1 はじめに
所得税,法人税といった税は,国に納める税ですが,それ以外に,地方自治体に納める地方税があります。
地方税の中では,特に,土地や建物等を所有している場合に課される固定資産税がよく問題になります。
このコラムでは,私(弁護士中村和洋)が過去に担当した,固定資産税課税処分の有効性を争った事案を紹介します。
2 事案の概要
不動産業を営む甲社は,大阪市内の一定の範囲の土地について都市計画法に基づく開発許可を大阪市から受けました。
その際,大阪市は許可を与える条件として,土地の一部を公園と緑地とし,公園と緑地には住宅を建設することを禁止しました。
その後,甲社は開発行為を行い,101戸の分譲住宅が完成しました。
甲社が所有する公園及び緑地(合計約400平米)について,甲社から大阪市に寄付の申出をしましたが,それは拒否されました。
他方で,大阪市は,総務大臣の定める固定資産税評価基準と,大阪市の定める固定資産評価実施要領に基づいて,この公園と緑地について,雑種地として近隣の宅地と同様の評価(坪単価30万円~40万円程度)をしました。
その結果,土地の評価額は合計約4800万円もの高額な評価となり,年額約55万円の固定資産税及び都市計画税が課されたものです。
これに対して,甲社は,大阪市を被告として,固定資産税等の租税債務の不存在の確認を求める訴訟を提起したのです。
3 判決の概要
判決(大阪地裁平成24年2月10日判決・ウエストロージャパン掲載)では,以下のような理由で,納税者である甲社の主張が認められました。
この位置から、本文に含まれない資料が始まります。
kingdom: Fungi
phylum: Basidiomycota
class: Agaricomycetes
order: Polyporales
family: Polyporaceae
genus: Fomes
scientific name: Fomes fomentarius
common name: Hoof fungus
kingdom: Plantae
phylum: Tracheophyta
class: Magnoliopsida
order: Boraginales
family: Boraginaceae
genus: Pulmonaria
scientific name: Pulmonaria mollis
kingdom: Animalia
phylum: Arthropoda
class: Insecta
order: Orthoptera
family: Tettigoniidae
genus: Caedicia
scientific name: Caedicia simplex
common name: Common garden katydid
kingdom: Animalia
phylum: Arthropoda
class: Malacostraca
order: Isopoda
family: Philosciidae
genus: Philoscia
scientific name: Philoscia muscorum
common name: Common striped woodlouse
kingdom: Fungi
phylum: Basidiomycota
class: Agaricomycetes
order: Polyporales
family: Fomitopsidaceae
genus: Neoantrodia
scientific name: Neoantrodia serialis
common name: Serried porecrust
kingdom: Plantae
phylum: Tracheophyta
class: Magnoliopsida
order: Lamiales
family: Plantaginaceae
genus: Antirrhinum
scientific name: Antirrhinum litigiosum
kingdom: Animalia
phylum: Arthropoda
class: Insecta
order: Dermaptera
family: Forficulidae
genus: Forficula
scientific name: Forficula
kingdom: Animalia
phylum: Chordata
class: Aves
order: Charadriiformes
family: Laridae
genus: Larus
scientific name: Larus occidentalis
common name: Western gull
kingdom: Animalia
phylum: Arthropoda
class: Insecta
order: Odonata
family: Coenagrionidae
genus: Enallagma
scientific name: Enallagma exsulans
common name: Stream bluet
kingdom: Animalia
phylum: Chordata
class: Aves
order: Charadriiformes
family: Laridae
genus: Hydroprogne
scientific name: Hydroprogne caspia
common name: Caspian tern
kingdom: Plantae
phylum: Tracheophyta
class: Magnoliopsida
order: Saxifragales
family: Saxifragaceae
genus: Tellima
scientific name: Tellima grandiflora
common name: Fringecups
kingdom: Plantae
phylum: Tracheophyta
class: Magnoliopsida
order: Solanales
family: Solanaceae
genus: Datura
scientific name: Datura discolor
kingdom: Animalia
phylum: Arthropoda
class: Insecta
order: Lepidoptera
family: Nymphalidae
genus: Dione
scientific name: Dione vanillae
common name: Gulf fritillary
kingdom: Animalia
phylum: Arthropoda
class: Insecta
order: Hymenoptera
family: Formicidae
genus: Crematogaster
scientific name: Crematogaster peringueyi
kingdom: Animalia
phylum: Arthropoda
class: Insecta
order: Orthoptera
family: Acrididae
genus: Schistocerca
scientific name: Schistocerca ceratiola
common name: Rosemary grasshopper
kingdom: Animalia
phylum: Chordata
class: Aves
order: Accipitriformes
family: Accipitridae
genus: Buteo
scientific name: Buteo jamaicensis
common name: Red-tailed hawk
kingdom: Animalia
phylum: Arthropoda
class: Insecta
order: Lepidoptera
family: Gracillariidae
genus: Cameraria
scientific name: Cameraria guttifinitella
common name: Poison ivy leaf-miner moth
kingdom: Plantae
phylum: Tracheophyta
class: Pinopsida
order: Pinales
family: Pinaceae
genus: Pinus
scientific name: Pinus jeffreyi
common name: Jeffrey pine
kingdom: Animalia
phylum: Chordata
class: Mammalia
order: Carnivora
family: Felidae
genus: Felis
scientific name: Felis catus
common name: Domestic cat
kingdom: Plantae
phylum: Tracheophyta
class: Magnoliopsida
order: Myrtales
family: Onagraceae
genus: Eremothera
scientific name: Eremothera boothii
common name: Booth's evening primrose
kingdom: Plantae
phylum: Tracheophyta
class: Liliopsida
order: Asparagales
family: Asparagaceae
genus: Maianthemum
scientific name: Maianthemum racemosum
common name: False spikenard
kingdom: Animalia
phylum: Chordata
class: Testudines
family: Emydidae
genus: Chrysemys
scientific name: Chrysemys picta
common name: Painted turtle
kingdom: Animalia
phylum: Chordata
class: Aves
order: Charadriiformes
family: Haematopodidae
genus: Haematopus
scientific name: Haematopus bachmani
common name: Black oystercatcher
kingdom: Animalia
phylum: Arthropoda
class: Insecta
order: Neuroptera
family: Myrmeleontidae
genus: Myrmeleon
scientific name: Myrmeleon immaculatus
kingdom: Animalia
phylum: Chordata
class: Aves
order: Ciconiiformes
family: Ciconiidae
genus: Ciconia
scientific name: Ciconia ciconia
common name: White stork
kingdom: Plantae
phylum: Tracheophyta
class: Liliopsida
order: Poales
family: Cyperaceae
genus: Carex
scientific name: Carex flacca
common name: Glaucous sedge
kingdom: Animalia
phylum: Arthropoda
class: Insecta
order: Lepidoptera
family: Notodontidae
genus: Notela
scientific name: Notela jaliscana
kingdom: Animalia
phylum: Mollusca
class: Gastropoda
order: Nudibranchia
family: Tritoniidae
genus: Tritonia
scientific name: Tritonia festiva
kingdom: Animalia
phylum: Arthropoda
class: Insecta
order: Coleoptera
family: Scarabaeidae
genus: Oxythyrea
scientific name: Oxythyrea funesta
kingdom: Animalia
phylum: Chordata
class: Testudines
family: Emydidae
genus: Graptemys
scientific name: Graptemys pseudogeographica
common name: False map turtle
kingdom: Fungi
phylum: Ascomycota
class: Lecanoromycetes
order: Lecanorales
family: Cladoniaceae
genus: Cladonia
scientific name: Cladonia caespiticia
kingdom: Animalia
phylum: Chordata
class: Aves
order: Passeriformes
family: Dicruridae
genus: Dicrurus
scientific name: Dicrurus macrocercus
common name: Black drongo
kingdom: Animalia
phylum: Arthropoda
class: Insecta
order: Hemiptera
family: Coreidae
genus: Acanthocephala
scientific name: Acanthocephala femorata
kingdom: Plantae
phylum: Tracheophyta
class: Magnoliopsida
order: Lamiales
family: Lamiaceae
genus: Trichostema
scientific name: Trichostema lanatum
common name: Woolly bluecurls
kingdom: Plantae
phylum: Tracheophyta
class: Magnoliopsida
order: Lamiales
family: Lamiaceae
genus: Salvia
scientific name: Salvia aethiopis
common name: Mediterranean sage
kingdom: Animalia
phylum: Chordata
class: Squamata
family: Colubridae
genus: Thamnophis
「本件各土地には建築物を建築できず,公園及び緑地として利用しなければならない制限が存在する。
その上,本件各土地を公園及び緑地として維持管理する費用の負担等も考慮すると,近傍の宅地と同等の条件で本件各土地の取引が成立するとは考えられない。
したがって,本件各土地については,取引価格が存在しないか,取引価格を想定するとしても極めて低廉なものにとどまるというべきである。
よって,本件各土地の登録価格の決定には重大かつ明白な瑕疵があって無効であるから,同決定に基づいてされた本件各賦課処分も無効である。」
4 解説
固定資産税は,土地や建物といった固定資産の価格に一定の割合で税が課されます。
そして,この価格とは,「適正な時価」をいいます(地方税法341条5号)。
この「適正な時価」は,総務大臣が告示した固定資産税評価基準によって,市町村長が決定します(地方税法388条1項,403条1項)。
ただし,評価額が実際の土地の時価を上回るときには,固定資産税の価格の決定は違法となるというのが判例です(最高裁平成15年6月26日)。
本判例で特に注目すべき点は,課税処分の無効を認めたという点です。
固定資産税については,評価基準だけでなく,各自治体で実施要領等が定められている場合もありますが,本件の公園又は緑地のように必ずしも具体的な評価方法が定められていないこともあります。
その場合,各自治体は基準がないことを理由に,個別に補正はせずに,現行の基準を無理に当てはめることがあるので,注意が必要です。
なお,本件については,結局,大阪市は控訴せず,平成24年4月1日に固定資産税の評価方法を改めて,都市計画法の開発行為に伴い設置される公園,緑地については,付近の土地の価額の10分の1に相当する価額とするとして,実施要領を変更しました。